FIG. 2 is a timing chart showing signals or states of respective blocks in FIG.

FIG. 3 is an explanatory diagram showing a communication procedure performed between the observation station and the monitoring station according to the present invention.

FIG. 4 is a block diagram showing a wireless observation system according to another embodiment of the present invention.

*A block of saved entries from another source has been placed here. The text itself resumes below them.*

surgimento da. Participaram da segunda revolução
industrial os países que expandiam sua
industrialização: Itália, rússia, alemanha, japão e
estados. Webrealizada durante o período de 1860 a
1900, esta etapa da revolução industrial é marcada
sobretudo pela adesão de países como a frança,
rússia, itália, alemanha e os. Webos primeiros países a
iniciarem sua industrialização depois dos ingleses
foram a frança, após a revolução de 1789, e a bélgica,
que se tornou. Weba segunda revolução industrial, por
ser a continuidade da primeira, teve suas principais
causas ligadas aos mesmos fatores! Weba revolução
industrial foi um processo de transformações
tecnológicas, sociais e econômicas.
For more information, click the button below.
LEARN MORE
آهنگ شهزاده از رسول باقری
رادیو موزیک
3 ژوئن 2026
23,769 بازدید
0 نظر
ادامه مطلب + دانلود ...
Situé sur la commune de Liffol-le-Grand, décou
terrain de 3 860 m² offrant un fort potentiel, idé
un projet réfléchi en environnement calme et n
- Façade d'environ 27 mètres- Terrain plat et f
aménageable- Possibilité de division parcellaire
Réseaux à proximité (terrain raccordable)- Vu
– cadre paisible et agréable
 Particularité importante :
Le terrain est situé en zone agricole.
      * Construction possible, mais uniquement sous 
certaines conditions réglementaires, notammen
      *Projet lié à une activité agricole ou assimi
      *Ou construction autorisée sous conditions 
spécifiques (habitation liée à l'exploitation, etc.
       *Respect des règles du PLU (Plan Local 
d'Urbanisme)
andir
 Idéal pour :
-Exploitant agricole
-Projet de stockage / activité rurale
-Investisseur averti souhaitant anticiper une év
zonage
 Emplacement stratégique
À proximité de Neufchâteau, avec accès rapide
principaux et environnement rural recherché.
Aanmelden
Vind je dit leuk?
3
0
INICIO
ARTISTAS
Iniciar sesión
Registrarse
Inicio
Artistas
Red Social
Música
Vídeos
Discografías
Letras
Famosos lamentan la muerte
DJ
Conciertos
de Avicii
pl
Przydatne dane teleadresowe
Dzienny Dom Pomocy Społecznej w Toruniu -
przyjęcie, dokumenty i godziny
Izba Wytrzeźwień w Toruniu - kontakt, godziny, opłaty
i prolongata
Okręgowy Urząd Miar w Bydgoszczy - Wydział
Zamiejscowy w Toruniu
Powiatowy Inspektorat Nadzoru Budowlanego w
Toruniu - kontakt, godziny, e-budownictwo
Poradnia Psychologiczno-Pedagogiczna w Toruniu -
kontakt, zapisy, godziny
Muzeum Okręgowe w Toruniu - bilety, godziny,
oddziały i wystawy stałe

FIG. 5 is a block diagram showing a wireless observation system according to another embodiment of the present invention.

[Explanation of symbols]

 1, 1A, 1B, 1N Observation station 2 Monitoring station 3 Data collection device 4 Central processing circuit 5 Clock circuit 11 Mobile phone 13 Relay (switch) 14 Storage battery A Data communication unit

──────────────────────────────────────────────────続 き Continuation of the front page (56) References JP-A-9-127149 (JP, A) JP-A-50-62301 (JP, A) JP-A-4-96561 (JP, A) JP-A-6-127 284210 (JP, A) JP-A-6-291867 (JP, A) JP-A-7-87573 (JP, A) JP-A 7-104074 (JP, A) JP-A-10-124772 (JP, A) JP-A-10-224239 (JP, A) JP-A-6-189009 (JP, A) JP-A-7-129877 (JP, A) (58) Fields investigated (Int. Cl. ⁶ , DB name) H04M 11/00-11/10 H04B 7/26 H04Q 9/00-9/16 G08C 17/00-17/06

Claims (5)

(57) [Claims] 1. A monitoring station transmits a signal received wirelessly from an observation station.
Therefore, in a wireless observation system for monitoring , a clock circuit is provided at the observation station and is generated at regular intervals.
Signal and / or rainfall from a falling rain gauge
Each time an electrical contact signal for adding a value is generated, an interrupt of a start signal is received, and the central processing circuit is provided with the rain gauge or
A data collection device for performing measurement of observation data from other observation sensors, and after completing the measurement of the observation data, receiving power supply under the control of the central processing circuit, and transmitting the observation data to the monitoring station. A central processing circuit, wherein the interrupt of the start signal is clockwise.
By road or by electrical contact signal from the rain gauge
And when it is determined that it is due to the clock circuit, the rainfall
Powering on observation sensors other than the
Wireless observation system and butterflies. 2. The wireless observation system according to claim 1, wherein the power supply to the observation sensor other than the rain gauge is stopped when the observation data is transferred to the communication state. 3. The data communication unit including the mobile phone is supplied with power from a storage battery via a switch that is activated when a transition to a communication state of observation data is made. Wireless observation system. 4. The communication according to claim 1, wherein the communication of the observation data is terminated when there is a collation match between the contents of the transmission data and the response data performed by the monitoring station and the observation station. Wireless observation system. 5. When there is an abnormality in the response from the monitoring station to the transmission of the observation data from the observation station, the observation station retransmits the observation data, and the response is obtained even if the retransmission is repeated a plurality of times. 2. The wireless observation system according to claim 1, wherein, if not obtained, transmission is terminated and power supply to the data communication unit is stopped.